1.3 Disorders of gas exchange
Hypoxia, hypoxaemia and impaired oxygenation
The above terms are often used interchangeably but mean different things.
Hypoxia refers to any state in which tissues receive an inadequate supply of O2 to support normal aerobic metabolism1 (Figure 9). It may result from either hypoxaemia (see below) or impaired blood supply to tissues (ischaemia). It is often associated with lactic acidosis as cells resort to anaerobic metabolism.
It is important to note the distinction between impaired oxygenation (which results in hypoxaemia) and inadequate oxygenation (which results in hypoxia). Consider a patient with a PaO2 of 8.5 kPa. He has impaired oxygenation, suggesting the presence of important lung disease. Nevertheless, his PaO2 would usually result in an SaO2 > 90% and, provided the haemoglobin and cardiac output are normal, adequate O2 delivery to tissues.

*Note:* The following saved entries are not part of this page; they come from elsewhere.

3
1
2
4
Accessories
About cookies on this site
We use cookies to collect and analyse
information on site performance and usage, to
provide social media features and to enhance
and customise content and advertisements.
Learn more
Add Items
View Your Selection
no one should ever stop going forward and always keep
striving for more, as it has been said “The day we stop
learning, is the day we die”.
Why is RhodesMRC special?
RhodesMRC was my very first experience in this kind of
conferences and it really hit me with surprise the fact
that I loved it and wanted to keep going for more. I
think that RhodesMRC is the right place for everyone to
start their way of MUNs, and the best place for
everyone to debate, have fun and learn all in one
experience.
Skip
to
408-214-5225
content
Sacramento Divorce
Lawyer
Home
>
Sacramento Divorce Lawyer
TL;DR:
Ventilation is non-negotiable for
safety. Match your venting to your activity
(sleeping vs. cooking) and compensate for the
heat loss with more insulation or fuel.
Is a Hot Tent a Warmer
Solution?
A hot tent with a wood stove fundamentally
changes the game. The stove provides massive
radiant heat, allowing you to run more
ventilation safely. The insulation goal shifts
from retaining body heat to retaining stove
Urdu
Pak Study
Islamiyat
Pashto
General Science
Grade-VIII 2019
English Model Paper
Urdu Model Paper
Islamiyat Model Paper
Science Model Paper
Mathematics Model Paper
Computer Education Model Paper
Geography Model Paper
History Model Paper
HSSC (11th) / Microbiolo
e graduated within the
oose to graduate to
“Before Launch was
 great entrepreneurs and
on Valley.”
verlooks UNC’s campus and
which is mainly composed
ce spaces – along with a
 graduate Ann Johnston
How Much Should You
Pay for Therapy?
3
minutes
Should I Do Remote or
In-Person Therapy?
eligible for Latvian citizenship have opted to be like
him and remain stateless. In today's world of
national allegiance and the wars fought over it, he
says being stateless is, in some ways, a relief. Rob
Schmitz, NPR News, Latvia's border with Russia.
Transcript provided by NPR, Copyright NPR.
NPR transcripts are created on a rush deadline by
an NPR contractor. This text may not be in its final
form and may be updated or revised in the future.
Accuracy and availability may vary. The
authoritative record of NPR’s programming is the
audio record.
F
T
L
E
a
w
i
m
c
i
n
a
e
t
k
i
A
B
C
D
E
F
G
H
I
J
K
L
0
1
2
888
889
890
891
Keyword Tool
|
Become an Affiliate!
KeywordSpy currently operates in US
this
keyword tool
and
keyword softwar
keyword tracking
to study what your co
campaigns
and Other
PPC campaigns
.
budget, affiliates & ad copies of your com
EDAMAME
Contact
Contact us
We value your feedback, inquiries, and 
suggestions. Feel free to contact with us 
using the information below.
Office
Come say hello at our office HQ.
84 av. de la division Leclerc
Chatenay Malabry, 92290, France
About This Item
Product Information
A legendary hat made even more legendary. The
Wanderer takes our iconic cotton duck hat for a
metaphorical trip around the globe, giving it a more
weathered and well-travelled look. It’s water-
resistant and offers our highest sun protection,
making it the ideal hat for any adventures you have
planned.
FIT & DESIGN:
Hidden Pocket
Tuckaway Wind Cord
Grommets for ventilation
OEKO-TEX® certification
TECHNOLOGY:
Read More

Type 1 respiratory impairment
Type 1 respiratory impairment1 is defined as low PaO2 with normal or low PaCO2. This implies defective oxygenation despite adequate ventilation. V/Q mismatch is usually responsible and may result from a number of causes (Box 1.3.1). The PaCO2 is often low due to compensatory hyperventilation.
Box 1.3.1 Common causes of type 1 respiratory impairment*
Pneumonia | Acute asthma |
Pulmonary embolism | Acute respiratory distress syndrome |
Pneumothorax | Fibrosing alveolitis |
Pulmonary oedema | Chronic obstructive pulmonary disease |
The severity of type 1 respiratory impairment is judged according to the scale of the resulting hypoxaemia and, ultimately, the presence of hypoxia (Table 1.3.1). Here it is important to remember the O2 dissociation curve. Reductions in PaO2 as far as 8 kPa have a relatively minor effect on SaO2 and are well tolerated. Beyond this threshold, we reach the ‘steep part’ of the curve and further reductions in PaO2 will lead to much greater falls in SaO2, significantly lowering the O2 content of arterial blood.